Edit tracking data
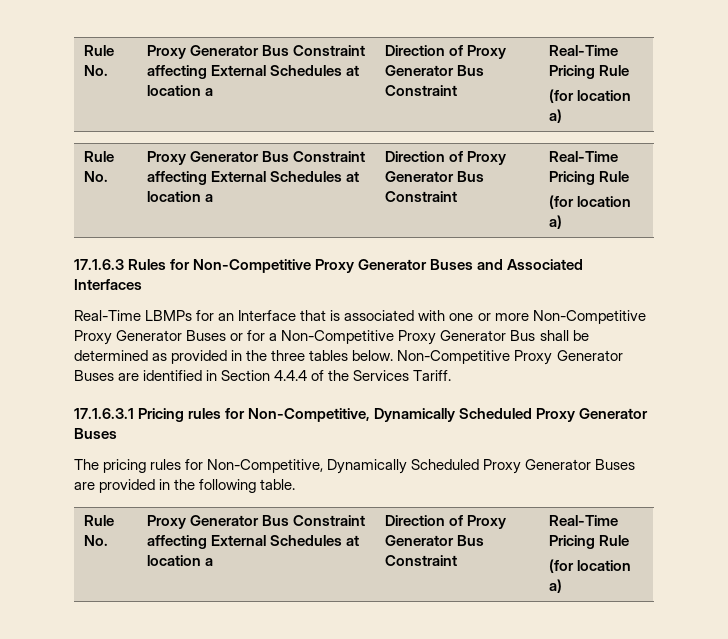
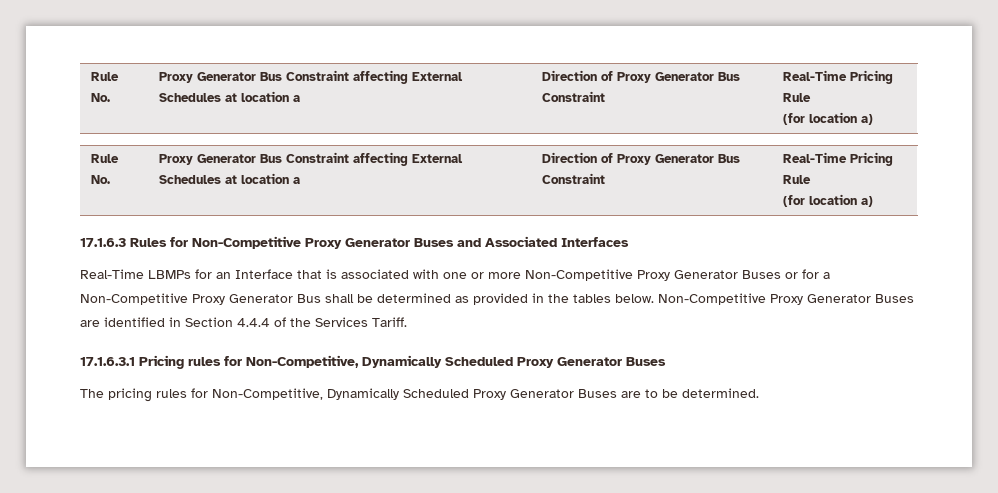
[271,350,306,361] three -> (569, 298) none
[99,479,296,493] [84,515,115,526] [84,535,109,546] [147,515,366,529] [147,535,360,549] [147,555,214,566] [385,515,507,529] [385,535,485,546] [385,555,458,566] [549,515,619,526] [549,535,630,549] [549,559,632,573] [549,579,563,593] provided in the following table. // Rule No. | Proxy Generator Bus Constraint affecting External Schedules at location a | Direction of Proxy Generator Bus Constraint | Real-Time Pricing Rule // (for location a) -> [645,388,759,398] to be determined.

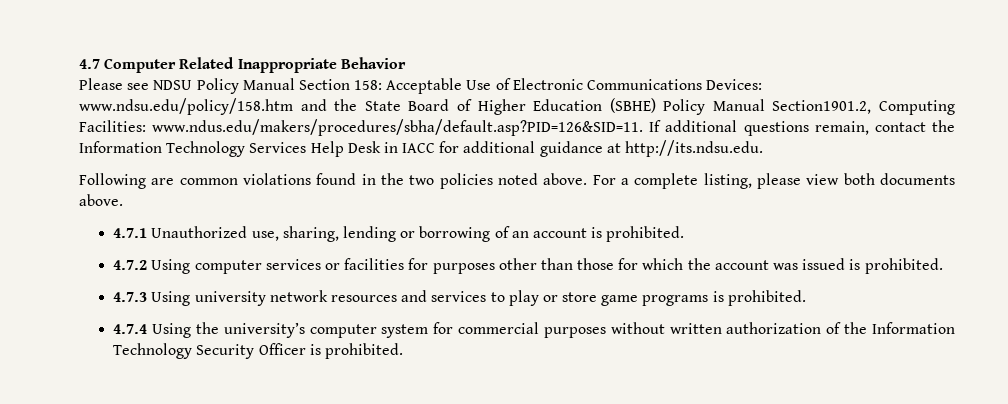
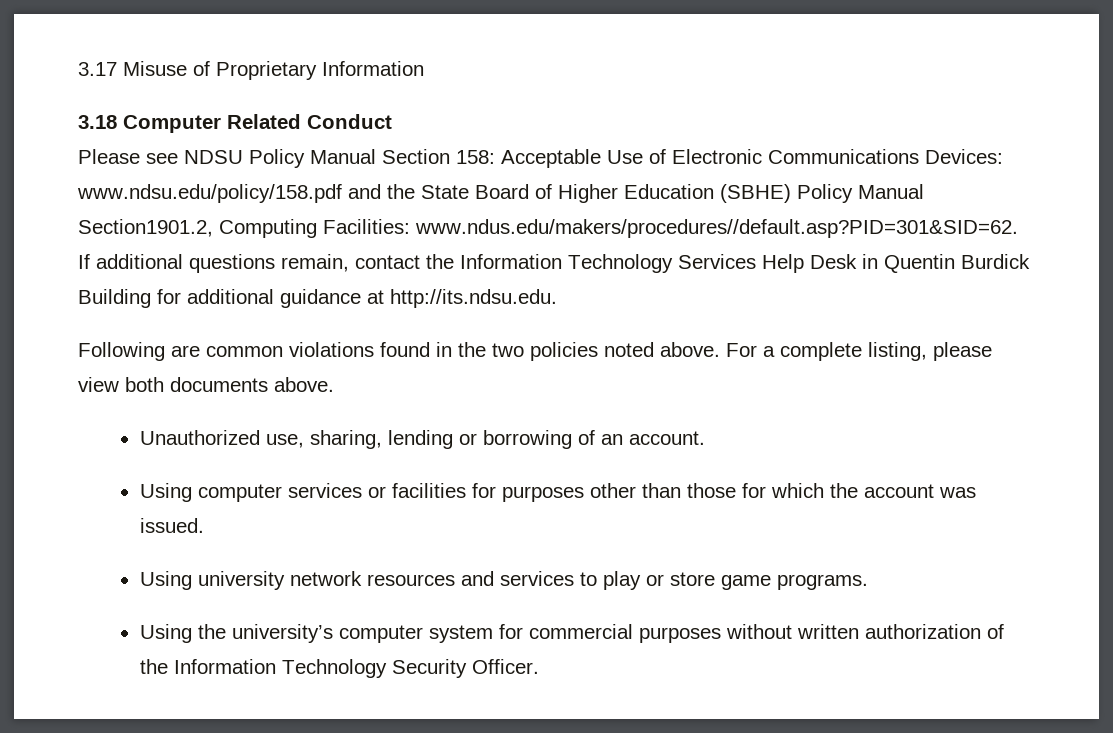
[79,57,406,73] 4.7 Computer Related Inappropriate Behavior -> [78,61,424,80] [78,114,392,133] 3.17 Misuse of Proprietary Information // 3.18 Computer Related Conduct
[79,98,293,115] www.ndsu.edu/policy/158.htm -> [77,184,342,203] www.ndsu.edu/policy/158.pdf
[152,119,644,136] www.ndus.edu/makers/procedures/sbha/default.asp?PID=126&SID=11. -> [415,219,1018,238] www.ndus.edu/makers/procedures//default.asp?PID=301&SID=62.
[402,143,436,153] IACC -> [884,254,1030,273] [78,289,151,308] Quentin Burdick Building
[113,228,148,238] 4.7.1 -> (334, 384) none
[532,226,685,242] [113,260,148,270] account is prohibited. // 4.7.2 -> [628,431,705,445] account. //
[802,258,943,274] [113,292,148,302] issued is prohibited. // 4.7.3 -> [139,518,204,533] issued. //
[642,290,806,306] [113,324,148,334] programs is prohibited. // 4.7.4 -> [776,574,868,590] programs. //
[258,343,403,359] Officer is prohibited. -> [471,659,539,674] Officer.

**TRY IT**
The records above are to be transcribed word for word. Skip the images.

**FINAL ANSWER**
[271,350,306,361] three -> (569, 298) none
[99,479,296,493] [84,515,115,526] [84,535,109,546] [147,515,366,529] [147,535,360,549] [147,555,214,566] [385,515,507,529] [385,535,485,546] [385,555,458,566] [549,515,619,526] [549,535,630,549] [549,559,632,573] [549,579,563,593] provided in the following table. // Rule No. | Proxy Generator Bus Constraint affecting External Schedules at location a | Direction of Proxy Generator Bus Constraint | Real-Time Pricing Rule // (for location a) -> [645,388,759,398] to be determined.

[79,57,406,73] 4.7 Computer Related Inappropriate Behavior -> [78,61,424,80] [78,114,392,133] 3.17 Misuse of Proprietary Information // 3.18 Computer Related Conduct
[79,98,293,115] www.ndsu.edu/policy/158.htm -> [77,184,342,203] www.ndsu.edu/policy/158.pdf
[152,119,644,136] www.ndus.edu/makers/procedures/sbha/default.asp?PID=126&SID=11. -> [415,219,1018,238] www.ndus.edu/makers/procedures//default.asp?PID=301&SID=62.
[402,143,436,153] IACC -> [884,254,1030,273] [78,289,151,308] Quentin Burdick Building
[113,228,148,238] 4.7.1 -> (334, 384) none
[532,226,685,242] [113,260,148,270] account is prohibited. // 4.7.2 -> [628,431,705,445] account. //
[802,258,943,274] [113,292,148,302] issued is prohibited. // 4.7.3 -> [139,518,204,533] issued. //
[642,290,806,306] [113,324,148,334] programs is prohibited. // 4.7.4 -> [776,574,868,590] programs. //
[258,343,403,359] Officer is prohibited. -> [471,659,539,674] Officer.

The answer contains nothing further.